The minister himself has made so many confusing and contradictory statements that it has got to the point where he does not know whether he is Arthur or Martha. But I know he is not Arthur Macfarlane; he is Arthur Daley. Arthur Daley made an art form of, and dedicated his life to, beating the VAT man. That is what the minister is trying to do: beat the VAT man with `a nice little earner'. That is what the Minister for Small Business thought he had got—a nice little earner. And he had got it, because there is still $826 of falsely claimed input tax credits in the re-election account of the Minister for Small Business, as of this day. And he is saying, `I did nothing wrong.' He has had a nice little earner.

There are lots of other Arthur Daleys floating around the Liberal Party in Queensland, and these are the shadowy figures: Neville Stewart, Santo Santoro and, despite his denials, Senator George Brandis. What was the motivation behind these nice little earners beating the VAT man? That is revealed in yet another leaked document, Lynton Crosby's review of the conduct of the 2001 Queensland state election, where he says under the heading `Rebuild the finances immediately':

The financial problems which the Division faces must be addressed immediately.

And they started addressing them immediately—through this nice little earner. There are plenty of small businesses going broke, but they are still obliged to pay the GST. Last year on 18 May, the Treasurer said, `I don't think any small business will go to the wall as a result of the GST.' The chart I am showing you graphs the bankruptcy figures for the period since the GST came in. They are going through the roof. An apologist for the government said, `These rising bankruptcies are not necessarily due to the GST. They could be due to a slump in sales.' What do you reckon might have caused a slump in sales? Climate change? The greenhouse effect? The GST caused the slump in sales. So the Arthur Daleys of the Liberal Party have been going around beating the VAT man, and they have been backed 150 per cent by the Prime Minister. Remember that the Prime Minister comes in here, putting his arm around the Arthur Daley who is trying to beat the VAT man and saying, `Good on you, son. Go your hardest. This is terrific.' Why? Because there is one rule for the Liberal Party and another rule for small businesses.
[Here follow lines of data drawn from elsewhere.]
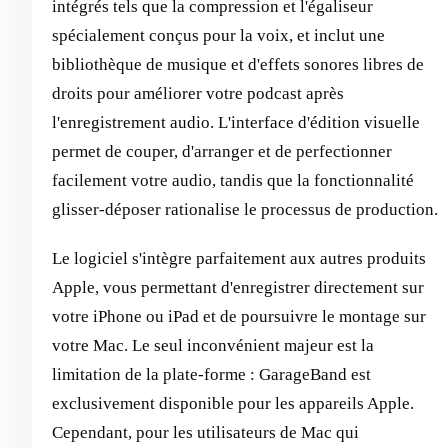
intégrés tels que la compression et l'égaliseur
spécialement conçus pour la voix, et inclut une
bibliothèque de musique et d'effets sonores libres de
droits pour améliorer votre podcast après
l'enregistrement audio. L'interface d'édition visuelle
permet de couper, d'arranger et de perfectionner
facilement votre audio, tandis que la fonctionnalité
glisser-déposer rationalise le processus de production.
Le logiciel s'intègre parfaitement aux autres produits
Apple, vous permettant d'enregistrer directement sur
votre iPhone ou iPad et de poursuivre le montage sur
votre Mac. Le seul inconvénient majeur est la
limitation de la plate-forme : GarageBand est
exclusivement disponible pour les appareils Apple.
Cependant, pour les utilisateurs de Mac qui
The Deputy Speaker last night sought to sit me down for reflecting on the minister when I was quoting from the minister. He said, `You're reflecting adversely on the minister.' What an indictment of the minister, that the Deputy Speaker had to try to sit me down for quoting from the minister because the Deputy Speaker himself regards that as an adverse reflection upon him! So there we have a Liberal Party forced into this sort of unseemly, fraudulent activity that small businesses would be nailed for by the tax office. There is one rule for the Liberal Party and another rule for small business. If the Minister for Small Business had any decency, he would resign. If the Prime Minister had any principles, he would sack the minister.